Humanity's understanding of complex societal phenomena is still in its infancy, and there is much to discover about the organizing principles governing social life on Earth. How do societal structures such as social hierarchies form, and under what conditions do these structures remain stable versus become unstable and collapse? What is the structure of the jurisprudence that regulates modern human societies and how does it evolve in time? In this thesis, I apply quantitative analysis and modeling approaches from physics and network science to investigate these questions.
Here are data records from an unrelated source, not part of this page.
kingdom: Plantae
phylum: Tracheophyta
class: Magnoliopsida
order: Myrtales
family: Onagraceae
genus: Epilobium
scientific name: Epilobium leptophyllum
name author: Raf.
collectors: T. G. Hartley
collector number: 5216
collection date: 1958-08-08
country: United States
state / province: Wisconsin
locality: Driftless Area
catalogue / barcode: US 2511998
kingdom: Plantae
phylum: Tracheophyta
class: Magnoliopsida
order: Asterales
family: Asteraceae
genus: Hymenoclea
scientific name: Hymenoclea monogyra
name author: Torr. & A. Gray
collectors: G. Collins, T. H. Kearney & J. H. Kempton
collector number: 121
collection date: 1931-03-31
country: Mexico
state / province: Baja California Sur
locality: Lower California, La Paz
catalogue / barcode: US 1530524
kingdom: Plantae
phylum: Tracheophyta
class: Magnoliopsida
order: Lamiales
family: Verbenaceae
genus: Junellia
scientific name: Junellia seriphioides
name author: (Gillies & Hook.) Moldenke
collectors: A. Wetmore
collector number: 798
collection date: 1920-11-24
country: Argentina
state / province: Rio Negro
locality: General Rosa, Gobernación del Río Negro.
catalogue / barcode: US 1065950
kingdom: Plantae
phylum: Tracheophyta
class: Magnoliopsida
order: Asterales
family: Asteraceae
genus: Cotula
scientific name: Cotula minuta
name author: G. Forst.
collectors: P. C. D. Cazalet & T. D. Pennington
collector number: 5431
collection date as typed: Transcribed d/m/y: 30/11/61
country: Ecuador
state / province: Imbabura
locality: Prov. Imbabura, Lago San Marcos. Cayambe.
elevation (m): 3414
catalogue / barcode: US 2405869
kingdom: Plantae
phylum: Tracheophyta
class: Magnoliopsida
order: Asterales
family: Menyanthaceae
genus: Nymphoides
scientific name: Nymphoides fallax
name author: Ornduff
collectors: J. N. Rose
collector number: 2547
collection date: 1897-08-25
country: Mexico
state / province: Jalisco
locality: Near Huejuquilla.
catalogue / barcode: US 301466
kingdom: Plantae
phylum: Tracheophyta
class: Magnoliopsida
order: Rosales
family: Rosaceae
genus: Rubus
In Part I, I develop simple models of the formation and stability of social hierarchies and compare their results to interaction data from animal societies and proxy data from human societies. The models are based on pairwise interactions between randomly-selected individuals that result in exchanges of societal "status." Following many interactions, a distribution of status forms, the shape of which ranges from egalitarian (many individuals with near average status) to very unequal (many low status individuals and a few high status individuals), depending on the model parameters. An Arrhenius relationship between a characteristic time controlling the evolution of the status distribution and the model parameters quantifies "long-lived" status distributions which appear to be stable in time, but in fact are not.
In Part II, I analyze citation networks of court decisions (judgments) in the areas of family, bankruptcy, and defamation law, using unique datasets covering all levels of the Canadian court hierarchy (trial, appellate, and Supreme Court of Canada). In each network, judgments are "nodes" and judges' citations of past decisions are directed "links" between nodes. Despite the legal differences between the three areas of law, many large-scale network properties are similar. However, one can use refined network tools (clustering methods) to draw out differences in the datasets and interpret them in relation to legal developments (landmark judgments and important legislation) in the specific areas of law. This leads to an in-depth examination of the influence of landmark judgments and statutory changes on the explosion in family litigation that occurred in Canada in the 1990s.